Spatial Polarization Multiplexing: Single-Shot Invisible Shape and Reflectance Recovery
Tomoki Ichikawa, Ryo Kawahara, Ko Nishino
TL;DR
This work introduces Spatial Polarization Multiplexing (SPM), a single-shot polarized-pattern method that jointly recovers an object's shape and reflectance while remaining invisible to the eye. By encoding AoLP per-pixel with a constrained de Bruijn sequence, SPM enables robust decoding, polarimetric diffuse–specular decomposition, and BRDF estimation from one image, including dynamic scenes through shifted patterns for adaptive resolution. The approach combines polarization theory (AoLP/DoLP, Stokes/Mueller calculus) with a tailored pattern design and dynamic programming-based decoding to achieve accurate geometry and radiometry without altering appearance. Experimental results on static and dynamic objects demonstrate precise depth, normal maps, polarimetric decomposition, relighting, and adaptive high-resolution sensing, highlighting the method's potential for unseen sensing and real-time 3D appearance capture.
Abstract
We propose spatial polarization multiplexing (SPM) for joint sensing of shape and reflectance of a static or dynamic deformable object, which is also invisible to the naked eye. Past structured-light methods are limited to shape acquisition and cannot recover reflectance as they alter scene appearance.
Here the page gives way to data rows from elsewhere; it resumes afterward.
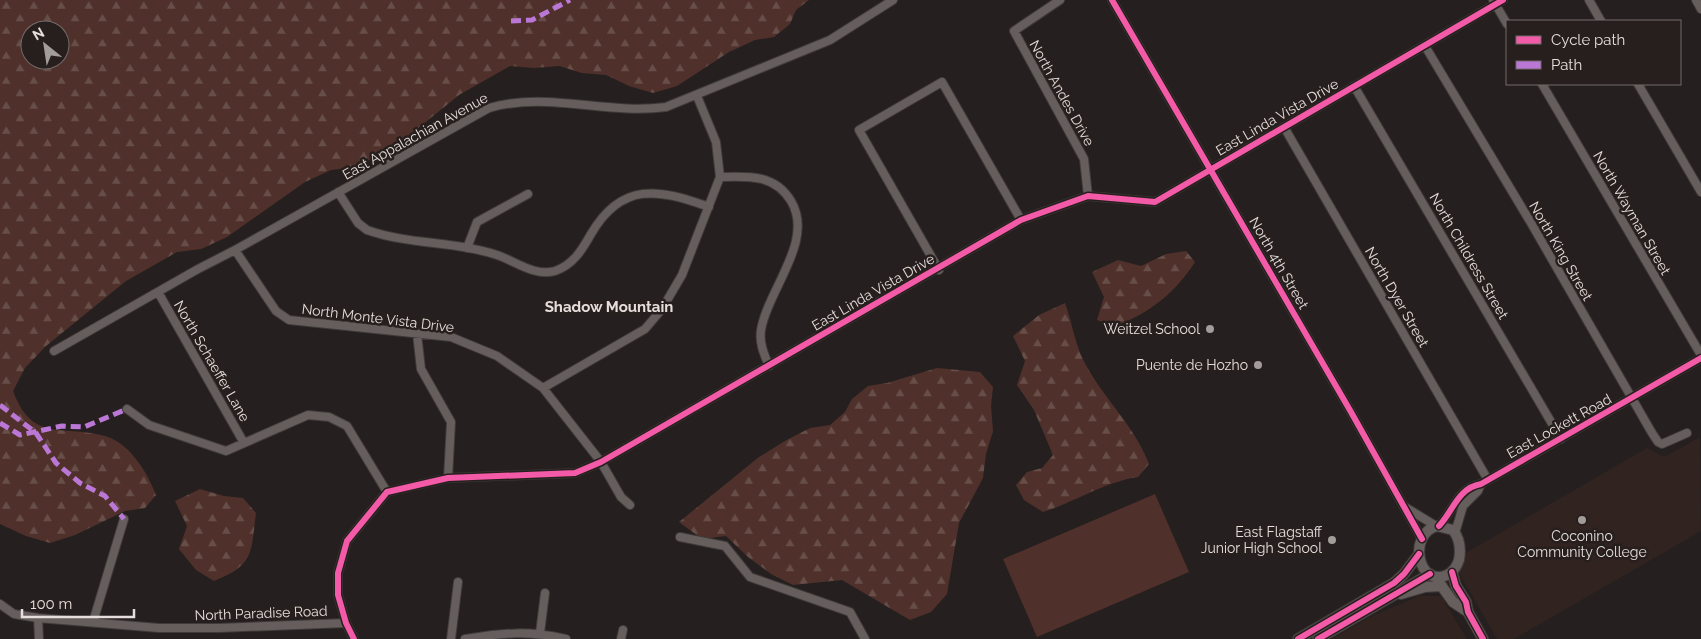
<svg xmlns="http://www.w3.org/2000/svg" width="1701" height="639" viewBox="0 0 1701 639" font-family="Raleway,sans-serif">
<defs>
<pattern id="forest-firs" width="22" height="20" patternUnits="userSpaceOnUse" patternTransform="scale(1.25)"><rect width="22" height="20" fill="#4f302a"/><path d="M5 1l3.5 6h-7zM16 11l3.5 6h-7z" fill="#684e48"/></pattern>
</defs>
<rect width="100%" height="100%" fill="#25201f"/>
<!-- built -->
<path fill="#302320" d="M 1700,437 L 1701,531 L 1514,639 L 1497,639 L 1452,561 L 1647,448 L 1664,457 Z
M 1419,596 L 1441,596 L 1467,639 L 1332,639 L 1368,618 Z"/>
<!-- forest -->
<path fill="url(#forest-firs)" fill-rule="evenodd" d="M 0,0 L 809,0 L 796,10 L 790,24 L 774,37 L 755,40 L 729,52 L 677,86 L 653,93 L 629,86 L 606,75 L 582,73 L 559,66 L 534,68 L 510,66 L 459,95 L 406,138 L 380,155 L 355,167 L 331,170 L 305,182 L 227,237 L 201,249 L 177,252 L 126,281 L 46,346 L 25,368 L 13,391 C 33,445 64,423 108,437 C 131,445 148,474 156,495 L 145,508 L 125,511 L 75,535 L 50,543 L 26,536 L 0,524 ZM 30,30 L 60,30 L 60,60 L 30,60 Z
M 1186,251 L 1195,262 C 1175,293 1150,313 1115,326 L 1097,320 L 1104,297 L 1092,272 L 1118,260 L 1141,266 L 1166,254 Z
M 1065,303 C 1073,325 1075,347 1087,367 C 1106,401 1135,427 1149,464 L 1138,477 C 1104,482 1075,502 1043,512 L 1024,500 L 1016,485 L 1027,472 L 1042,468 L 1053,455 L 1034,410 L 1017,385 L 1025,361 L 1013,336 L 1039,315 Z
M 937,368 L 980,372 L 993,387 L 991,406 L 993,431 L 986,454 L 983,478 L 959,523 L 947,594 L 931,612 L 910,620 L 842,580 L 793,585 L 771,574 L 748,557 L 726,536 L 702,539 L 679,522 L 759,457 L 785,441 L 810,428 L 830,425 L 845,412 L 852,399 L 868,386 L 887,383 Z
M 200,489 L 224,496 L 243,498 L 256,513 C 251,552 255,565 214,581 L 196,570 L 179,549 L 187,526 L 175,501 Z"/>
<!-- pitch -->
<path fill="#4f302a" d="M 1155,494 L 1189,572 L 1037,637 L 1003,559 Z"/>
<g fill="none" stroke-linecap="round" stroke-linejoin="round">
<defs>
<path id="minor" d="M 1060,0 L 1014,31 L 1084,159 L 1088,196
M 1112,0 L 1351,412 L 1422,539
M 1493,0 L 1507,24
M 1589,0 L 1601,21
M 1696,0 L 1701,9
M 1425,46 L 1531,223 L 1652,433 L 1658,442 L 1662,444 L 1687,433
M 1542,84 L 1701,355
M 1638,84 L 1701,192
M 1354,86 L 1561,439
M 1284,127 L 1488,480
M 720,177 C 748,176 775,174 791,201 C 815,241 768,289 761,330 C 759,343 764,354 769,366
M 338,192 L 358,223 L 367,230 C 409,245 455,241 497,255 C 515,261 535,277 555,271 C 573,265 582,250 591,234 C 622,181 659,189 709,207
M 467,248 L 477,222 L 528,194
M 235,250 L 276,311 L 289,320 L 451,337 L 497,356 L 543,388 L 601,462 L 621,497 L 630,505
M 939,270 L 859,130 L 942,82 L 1021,220
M 158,292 L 244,443
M 417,334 L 421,369 L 451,422 L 448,478
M 54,351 L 198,269 L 235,250 L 489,108 C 547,91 607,115 666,107 L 830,40 L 893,0
M 543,388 L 645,329 L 662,309 L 682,275 L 720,177 L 716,142 L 697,96
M 127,409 L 149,425 L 226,451 L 308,415 L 329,417 L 347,426 L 387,492
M 1405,507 L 1436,526
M 1439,526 C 1453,511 1458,488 1481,484 L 1701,358
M 1455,533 L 1463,506 L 1478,491 L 1481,484
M 680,537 L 725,546 L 750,577 L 850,612 L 865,639
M 0,604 L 14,614 L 38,618 L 159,628 L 219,628 L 346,623
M 38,618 L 39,639
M 93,622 L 124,519
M 540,633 L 545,593
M 354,639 L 346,623 L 338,595 L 338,573 L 347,541 L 387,492 L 448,478 L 575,473 L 601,462 L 1021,220 L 1088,196 L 1155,202 L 1503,0
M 451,639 L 458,582
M 465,639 C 503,633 528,630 566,639
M 621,639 L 623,630"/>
<path id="major" d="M 1437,526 L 1453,530 C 1460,539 1461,549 1459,560 C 1457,566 1453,572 1447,575 C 1418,588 1407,534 1437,526 Z
M 1452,572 L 1456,586 L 1466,602 L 1468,612 L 1483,639
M 1438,581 L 1453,602 L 1468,612
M 1401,594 L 1425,587 L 1442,586
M 1298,639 L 1394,583 L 1404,574 L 1419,554
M 1318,639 L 1430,574"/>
</defs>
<!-- minor casing -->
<use href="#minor" stroke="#3f3b3a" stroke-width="10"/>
<!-- major casing -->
<use href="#major" stroke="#3f3b3a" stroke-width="12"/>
<!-- minor -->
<use href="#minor" stroke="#665e5c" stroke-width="8"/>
<!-- major -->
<use href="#major" stroke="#675f5d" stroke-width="10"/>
<!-- quiet -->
<path stroke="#ba77d6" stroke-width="5" stroke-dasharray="10 5" stroke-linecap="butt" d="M 511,21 L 532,20 L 570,0
M 0,405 L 36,433 L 56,463 L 80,483 L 105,496 L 124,519
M 0,423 L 20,435 L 62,426 L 84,427 L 127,409"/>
<defs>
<path id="cycleway" d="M 1112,0 L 1351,412 L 1422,539
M 1439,526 C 1453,511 1458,488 1481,484 L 1701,358
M 1452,572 L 1456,586 L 1466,602 L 1468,612 L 1483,639
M 354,639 L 346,623 L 338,595 L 338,573 L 347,541 L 387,492 L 448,478 L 575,473 L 601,462 L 1021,220 L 1088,196 L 1155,202 L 1503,0
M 1298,639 L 1394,583 L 1404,574 L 1419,554
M 1318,639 L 1430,574"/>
</defs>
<!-- cycleway casing -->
<use href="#cycleway" stroke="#271f1d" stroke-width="9"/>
<!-- cycleway -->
<use href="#cycleway" stroke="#f35aa7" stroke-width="6"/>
</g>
<!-- markers -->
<g fill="#a29c9a" stroke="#271f1d" stroke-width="2">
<circle cx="1210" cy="329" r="5"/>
<circle cx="1258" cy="365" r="5"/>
<circle cx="1582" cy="520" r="5"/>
<circle cx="1332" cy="540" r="5"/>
</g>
<g text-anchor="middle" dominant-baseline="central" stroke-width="5" stroke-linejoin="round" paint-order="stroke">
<!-- street labels -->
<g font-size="14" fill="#e5dedd" stroke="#271f1d">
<text transform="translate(1062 93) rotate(61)">North Andes Drive</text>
<text transform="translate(1277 117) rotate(-30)">East Linda Vista Drive</text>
<text transform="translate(415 136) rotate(-29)">East Appalachian Avenue</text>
<text transform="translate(1632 213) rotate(60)">North Wayman Street</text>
<text transform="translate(1561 251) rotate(60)">North King Street</text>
<text transform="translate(1469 256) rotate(60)">North Childress Street</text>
<text transform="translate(1279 263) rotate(60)">North 4th Street</text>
<text transform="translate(873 292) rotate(-30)">East Linda Vista Drive</text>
<text transform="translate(1397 297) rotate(60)">North Dyer Street</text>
<text transform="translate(378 318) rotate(7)">North Monte Vista Drive</text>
<text transform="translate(212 361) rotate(60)">North Schaeffer Lane</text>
<text transform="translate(1559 426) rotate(-29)">East Lockett Road</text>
<text transform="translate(261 613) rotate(-2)">North Paradise Road</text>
</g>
<!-- poi labels -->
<g font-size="14" fill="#e5dedd" stroke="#271f1d" text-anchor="end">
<text x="1200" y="329">Weitzel School</text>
<text x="1248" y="365">Puente de Hozho</text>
<text x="1322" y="532">East Flagstaff<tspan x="1322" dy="16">Junior High School</tspan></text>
<text x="1582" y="536" text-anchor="middle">Coconino<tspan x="1582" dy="16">Community College</tspan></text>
</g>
<!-- neighbourhood labels -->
<g font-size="15" font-weight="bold" fill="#e5dedd" stroke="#271f1d">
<text x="609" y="307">Shadow Mountain</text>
</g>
</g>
<!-- legend -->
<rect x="1506" y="20" width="175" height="65" fill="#271f1d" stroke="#736b6a"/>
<rect x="1516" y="36" width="25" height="8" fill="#f35aa7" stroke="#736b6a"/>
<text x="1551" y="45" font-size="15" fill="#e5dedd">Cycle path</text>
<rect x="1516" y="61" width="25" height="8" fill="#ba77d6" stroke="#736b6a"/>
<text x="1551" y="70" font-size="15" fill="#e5dedd">Path</text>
<!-- north arrow -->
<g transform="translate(45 45) rotate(330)"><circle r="24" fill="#271f1d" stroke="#736b6a"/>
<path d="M0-4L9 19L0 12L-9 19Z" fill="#a29c9a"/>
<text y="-8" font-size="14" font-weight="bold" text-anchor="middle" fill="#e5dedd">N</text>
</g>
<!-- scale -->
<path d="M22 609v8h112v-8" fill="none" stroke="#e5dedd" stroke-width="2.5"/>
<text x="30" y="609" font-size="15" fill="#e5dedd" stroke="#271f1d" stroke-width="4" paint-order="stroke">100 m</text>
</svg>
Our key idea is to spatially multiplex a polarization pattern to encode the incident ray and also densely sample the reflected light. We derive a quantized polarized light pattern that can be robustly and uniquely decoded from the reflected Angle of Linear Polarization (AoLP) values. It also enables single-shot disentanglement of polarimetric diffuse and specular reflections for accurate BRDF estimation. We achieve this spatial polarization multiplexing (SPM) with a constrained de Bruijn sequence. We validate this novel invisible single-shot shape and reflectance method with real static and dynamic objects. The results demonstrate the effectiveness of SPM for accurate shape and BRDF measurement which opens new avenues of application for 3D sensing thanks to its invisibility and ability to jointly recover the radiometric properties.